» **WORK INSTRUCTION**: Only one stretch of the data below is wanted: the lines starting at the one with "left shoulder: (1123, 700)" and ending at the one with "nose: (790, 722)", both included, given again exactly.

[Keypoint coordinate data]
BEGIN

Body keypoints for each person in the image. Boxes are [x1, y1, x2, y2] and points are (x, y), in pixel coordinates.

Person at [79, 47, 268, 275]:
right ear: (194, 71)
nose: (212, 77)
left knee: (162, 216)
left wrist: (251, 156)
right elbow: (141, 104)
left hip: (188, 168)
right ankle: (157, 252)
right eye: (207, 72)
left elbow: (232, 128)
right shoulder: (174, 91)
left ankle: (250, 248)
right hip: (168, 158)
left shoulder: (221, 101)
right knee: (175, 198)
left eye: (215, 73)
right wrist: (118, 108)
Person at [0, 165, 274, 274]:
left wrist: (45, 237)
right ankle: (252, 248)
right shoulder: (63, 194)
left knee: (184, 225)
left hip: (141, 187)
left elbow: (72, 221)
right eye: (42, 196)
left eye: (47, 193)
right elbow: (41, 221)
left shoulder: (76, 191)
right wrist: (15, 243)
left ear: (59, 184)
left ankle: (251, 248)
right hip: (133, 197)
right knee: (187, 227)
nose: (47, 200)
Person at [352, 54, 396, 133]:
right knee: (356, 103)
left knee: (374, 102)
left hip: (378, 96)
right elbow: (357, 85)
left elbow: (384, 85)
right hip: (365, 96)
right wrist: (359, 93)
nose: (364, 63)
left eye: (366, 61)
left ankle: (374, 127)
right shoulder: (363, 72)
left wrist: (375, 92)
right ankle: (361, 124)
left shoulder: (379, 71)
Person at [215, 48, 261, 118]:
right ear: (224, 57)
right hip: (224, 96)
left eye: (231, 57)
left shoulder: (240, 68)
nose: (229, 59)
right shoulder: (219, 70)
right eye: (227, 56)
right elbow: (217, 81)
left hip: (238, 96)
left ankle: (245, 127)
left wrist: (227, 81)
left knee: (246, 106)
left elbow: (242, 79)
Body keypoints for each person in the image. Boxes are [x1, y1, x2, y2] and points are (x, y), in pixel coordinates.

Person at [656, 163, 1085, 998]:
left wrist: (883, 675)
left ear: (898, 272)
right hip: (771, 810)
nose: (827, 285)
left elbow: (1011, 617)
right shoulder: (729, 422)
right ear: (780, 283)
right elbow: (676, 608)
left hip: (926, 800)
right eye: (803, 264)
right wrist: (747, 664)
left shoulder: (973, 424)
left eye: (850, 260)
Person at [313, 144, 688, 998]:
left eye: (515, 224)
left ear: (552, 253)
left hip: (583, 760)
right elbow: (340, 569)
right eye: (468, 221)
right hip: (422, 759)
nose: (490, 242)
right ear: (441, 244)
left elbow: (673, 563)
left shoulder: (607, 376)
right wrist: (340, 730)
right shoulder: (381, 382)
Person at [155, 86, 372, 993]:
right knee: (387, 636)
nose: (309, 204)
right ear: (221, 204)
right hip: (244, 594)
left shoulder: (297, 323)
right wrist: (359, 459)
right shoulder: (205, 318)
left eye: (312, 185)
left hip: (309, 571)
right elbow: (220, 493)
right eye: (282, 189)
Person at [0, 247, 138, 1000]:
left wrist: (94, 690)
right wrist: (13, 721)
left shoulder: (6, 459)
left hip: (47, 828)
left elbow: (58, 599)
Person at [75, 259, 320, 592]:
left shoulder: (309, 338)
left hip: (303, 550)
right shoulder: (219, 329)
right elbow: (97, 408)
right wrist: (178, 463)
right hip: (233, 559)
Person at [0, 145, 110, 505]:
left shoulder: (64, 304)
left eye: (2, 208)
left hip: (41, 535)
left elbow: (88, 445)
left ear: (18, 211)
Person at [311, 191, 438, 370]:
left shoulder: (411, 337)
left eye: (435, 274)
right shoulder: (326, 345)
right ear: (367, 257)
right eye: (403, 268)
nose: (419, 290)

END
BEGIN

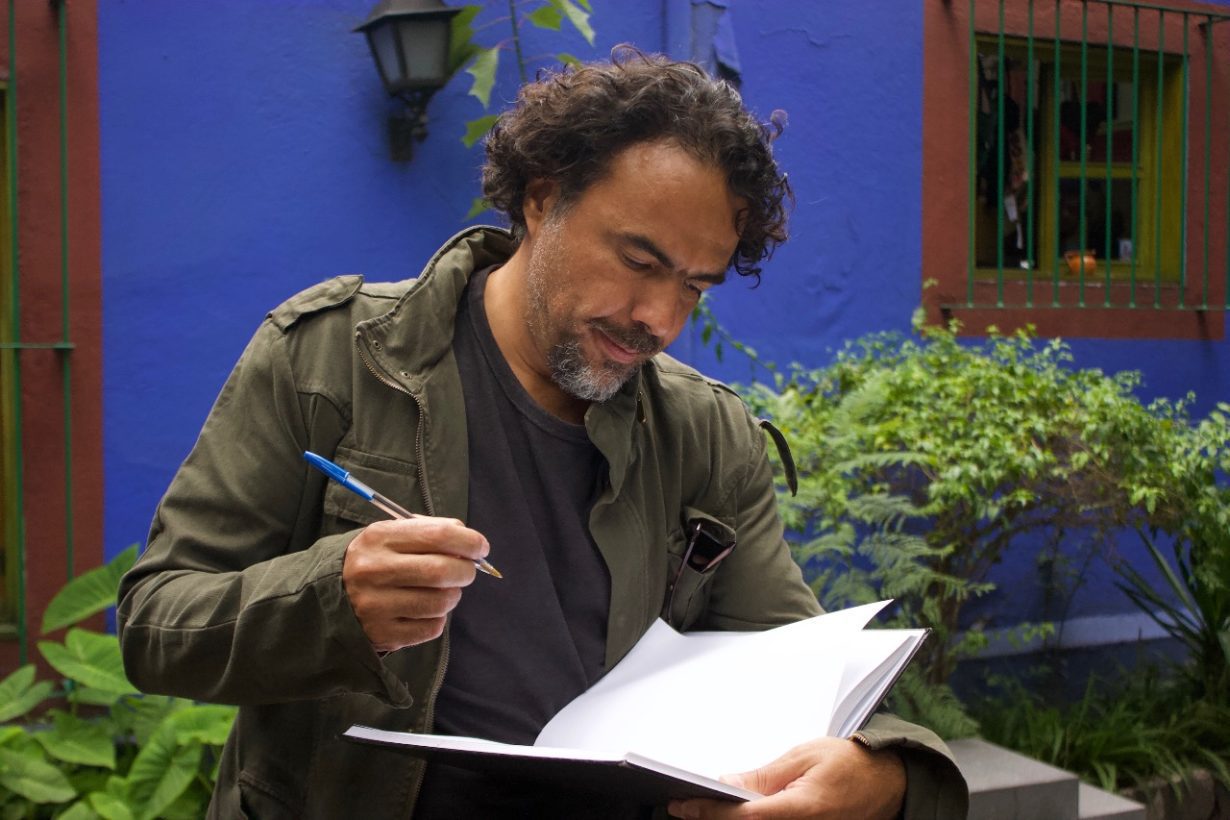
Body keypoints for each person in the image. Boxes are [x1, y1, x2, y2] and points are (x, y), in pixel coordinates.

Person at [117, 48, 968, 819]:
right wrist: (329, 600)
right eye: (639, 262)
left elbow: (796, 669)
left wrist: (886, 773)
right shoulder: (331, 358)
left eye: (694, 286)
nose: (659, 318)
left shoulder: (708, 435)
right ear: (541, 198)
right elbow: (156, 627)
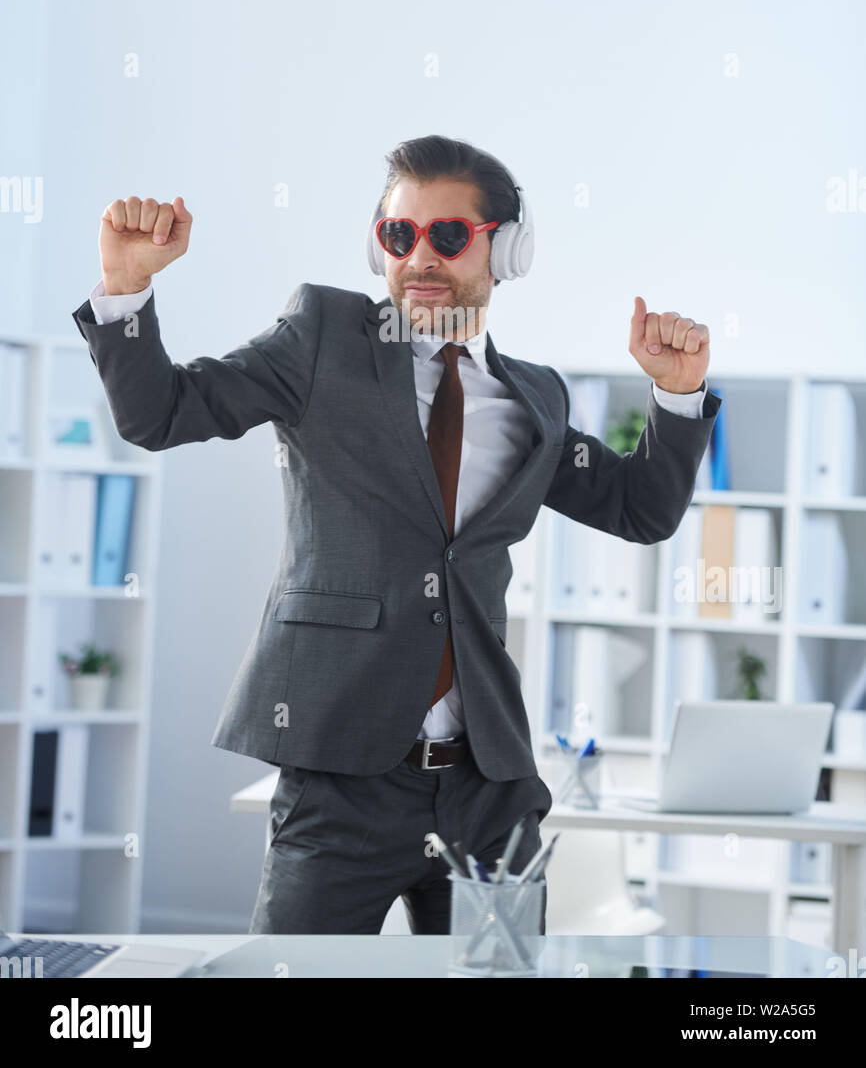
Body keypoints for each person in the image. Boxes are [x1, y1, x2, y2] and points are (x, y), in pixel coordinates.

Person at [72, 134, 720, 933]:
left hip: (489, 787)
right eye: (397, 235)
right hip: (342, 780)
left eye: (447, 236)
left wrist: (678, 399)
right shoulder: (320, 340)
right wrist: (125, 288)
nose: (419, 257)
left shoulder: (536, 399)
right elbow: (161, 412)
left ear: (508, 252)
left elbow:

END
BEGIN

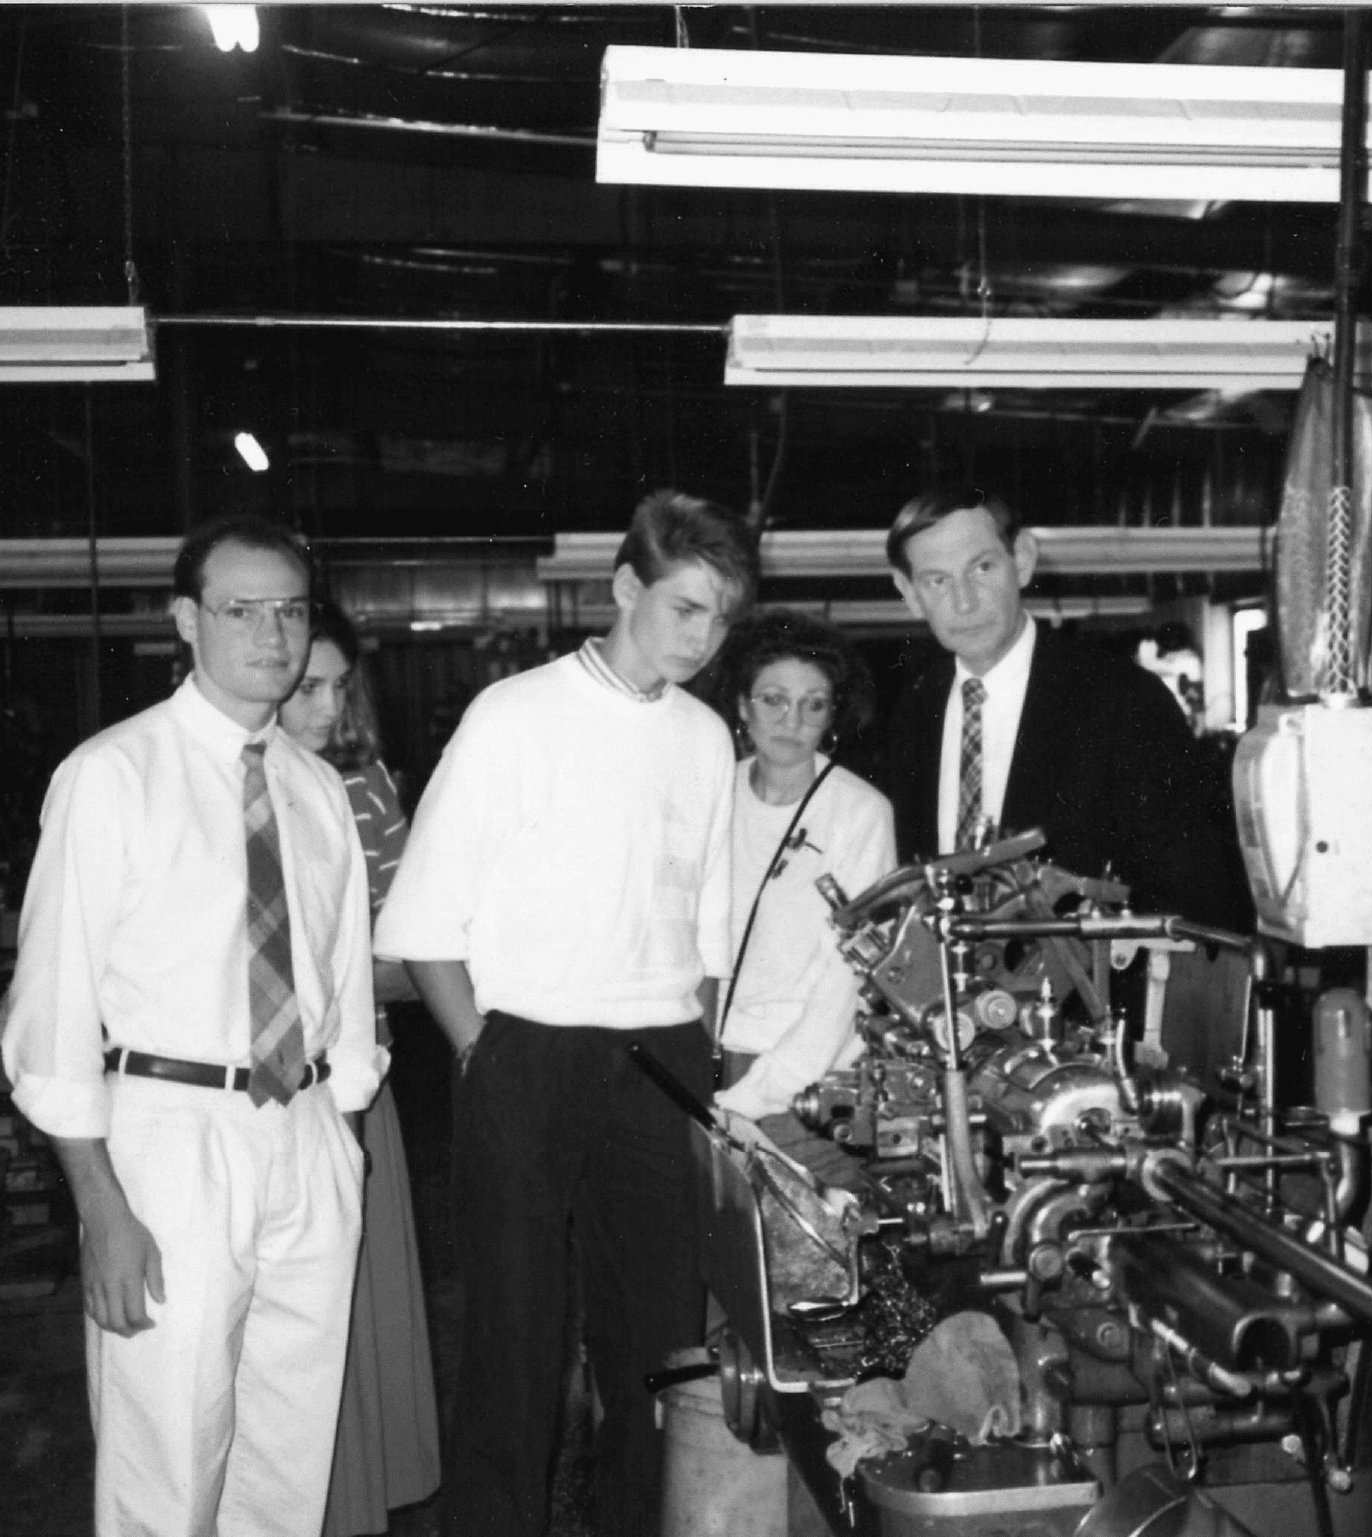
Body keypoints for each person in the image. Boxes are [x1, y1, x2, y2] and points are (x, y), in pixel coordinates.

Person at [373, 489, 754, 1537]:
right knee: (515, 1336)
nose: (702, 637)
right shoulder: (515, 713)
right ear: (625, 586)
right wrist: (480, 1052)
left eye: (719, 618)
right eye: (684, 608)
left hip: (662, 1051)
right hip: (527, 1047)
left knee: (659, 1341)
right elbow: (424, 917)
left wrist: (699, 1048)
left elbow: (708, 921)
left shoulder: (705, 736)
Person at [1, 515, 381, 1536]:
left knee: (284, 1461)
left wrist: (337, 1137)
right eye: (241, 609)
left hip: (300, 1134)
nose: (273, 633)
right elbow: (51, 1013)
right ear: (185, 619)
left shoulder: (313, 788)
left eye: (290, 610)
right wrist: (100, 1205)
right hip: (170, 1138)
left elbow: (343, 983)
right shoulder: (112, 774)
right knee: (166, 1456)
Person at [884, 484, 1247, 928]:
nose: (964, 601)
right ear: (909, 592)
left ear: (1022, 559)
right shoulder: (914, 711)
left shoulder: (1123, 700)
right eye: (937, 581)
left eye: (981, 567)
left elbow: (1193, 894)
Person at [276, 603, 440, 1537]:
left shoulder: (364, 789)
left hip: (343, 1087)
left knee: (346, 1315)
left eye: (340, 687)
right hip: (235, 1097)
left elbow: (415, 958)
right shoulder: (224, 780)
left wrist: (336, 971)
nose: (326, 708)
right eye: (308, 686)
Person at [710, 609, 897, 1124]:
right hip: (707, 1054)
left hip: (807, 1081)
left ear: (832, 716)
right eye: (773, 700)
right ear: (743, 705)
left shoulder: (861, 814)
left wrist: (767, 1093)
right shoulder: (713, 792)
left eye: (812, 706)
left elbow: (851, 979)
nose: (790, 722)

END

» **RESULT OF THIS EXERCISE**:
left shoulder: (1123, 700)
right eye: (937, 581)
left eye: (981, 567)
left elbow: (1193, 894)
Person at [276, 603, 440, 1537]:
left shoulder: (364, 789)
left hip: (343, 1087)
left knee: (346, 1315)
left eye: (340, 687)
right hip: (235, 1097)
left elbow: (415, 958)
right shoulder: (224, 780)
left wrist: (336, 971)
nose: (326, 708)
right eye: (308, 686)
Person at [710, 609, 897, 1124]:
right hip: (707, 1054)
left hip: (807, 1081)
left ear: (832, 716)
right eye: (773, 700)
right ear: (743, 705)
left shoulder: (861, 814)
left wrist: (767, 1093)
right shoulder: (713, 792)
left eye: (812, 706)
left elbow: (851, 979)
nose: (790, 722)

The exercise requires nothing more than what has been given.